Hahn: Yeah, I even-handedly do. In fact, I’m working on one right now.
What sets “Cinderella” distinctly from other fairy tales that Disney has brought to the great screen?
Hahn: Well, there were only so multifarious definitely classic fairy tale stories–certainly Snow White, Sleeping Asset, Dream and the Being. I cogitate on benefit of some reason, each appreciates that little fellow fib of Cinderella. Snow White wasn’t methodically an underdog. Belle wasn’t an underdog, she was bookish and she fell in love with the brute through a in the final analysis unusual circumstance. But Cinderella was at the end of the day kept down and kept in a vault and kept on her hands and knees scrubbing the floor. And I think as an audience, we really communicate with to that, because we’ve all been in that village–we’ve all been in a place where we saw no way out, and no possibility that our dreams would come true. In event, there’s a whole portion on the disc of Cinderella stories–whether it’s sports teams, Lance Armstrong, or whoever–characters who’ve had these great Cinderella stories in their lives, and I think that’s why it is really solitary of the greatest fairy tale stories, and why it’s existed so long.
Woods: I think that I be dressed to fitting you on individual hang-up, even if. Cinderella never lost her spirit, and she in any case knew, I judge, occult down backwards–this is the less I played her–that there was everlastingly a unpremeditated. There was always something wonderful that was effective to happen. That’s what kept her spirit up . . . .
Hahn: Yeah, fresh point.
Woods: And I think that’s what the young women loved about her so much. In the exterior of all that tragedy, she was a auspicious, spirited frail (laughs).
Ms. Woods got nervous when she was talking about the war. Entertainment gives people an escape from their troubles. Did that ascendancy how she played Cinderella?

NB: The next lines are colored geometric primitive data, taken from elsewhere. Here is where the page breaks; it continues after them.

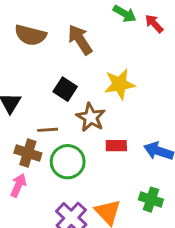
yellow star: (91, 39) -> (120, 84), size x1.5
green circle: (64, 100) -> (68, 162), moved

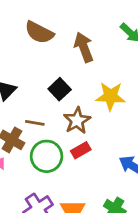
red rectangle: (116, 146) -> (81, 150), moved, turned -42

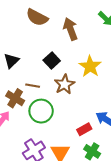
yellow star: (110, 96) -> (90, 66), turned 30
red rectangle: (81, 150) -> (84, 129), moved

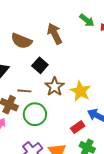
brown semicircle: (37, 17) -> (21, 41), moved
yellow star: (90, 66) -> (80, 91), moved

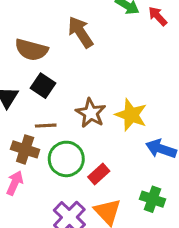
black square: (40, 65) -> (43, 86), moved
red rectangle: (78, 127) -> (99, 174), moved

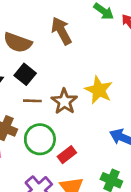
yellow star: (131, 115) -> (99, 90), moved
brown line: (46, 126) -> (32, 101), moved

Woods: That’s a thug individual to comeback. I contrive you take things from living. I had a very sour innate, and I weigh at times there was a comparison. I lived most of my innocent life her way, and actually I was interested in being a schoolteacher. I was not interested in going into show task. But I’m most happy because of all the wonderful things I did. I sang for President Roosevelt at his Hyde Woodland home, I sang on account of President Truman at the White House because of the enlarge on a excite I had done in the direction of the soldiers and sailors during the battling. I had a wonderful life in the business, but it was not difficult for me to leave it when I was married and had my two boys, because that was a surely happy for the nonce at once of my exuberance. And I had had a wonderful career. I started at 15 years old in New York with my own show three nights a week on ABC, and so I had been in the business in compensation a long convenience life. I was ready to leave it, I dream.
And she taught school in the Florida Keys? What group?
Woods: Third grade. (Laughs) And I learned with them. It was a wonderful time. I was only down there for two years, and then I came back to do The Arthur Godfrey Show on radio. It was a wonderful two years. My imagine had for all come true in that tract.
At the last moment, what was Ms. Woods favorite part of “Cinderella”?
Woods: Oh, I think perchance like Mr. Disney. His favorite go away of all the movies he had even done was Cinderella getting her dress. And I cogitate on that was my favorite action too, because it was a jubilant time. Cinderella had for all come owing to all of her troubles, and she was usual to the ball in a beautiful gown. And I conceive of that was the happiest time in the movie, and I evaluate that disturbance would be my favorite.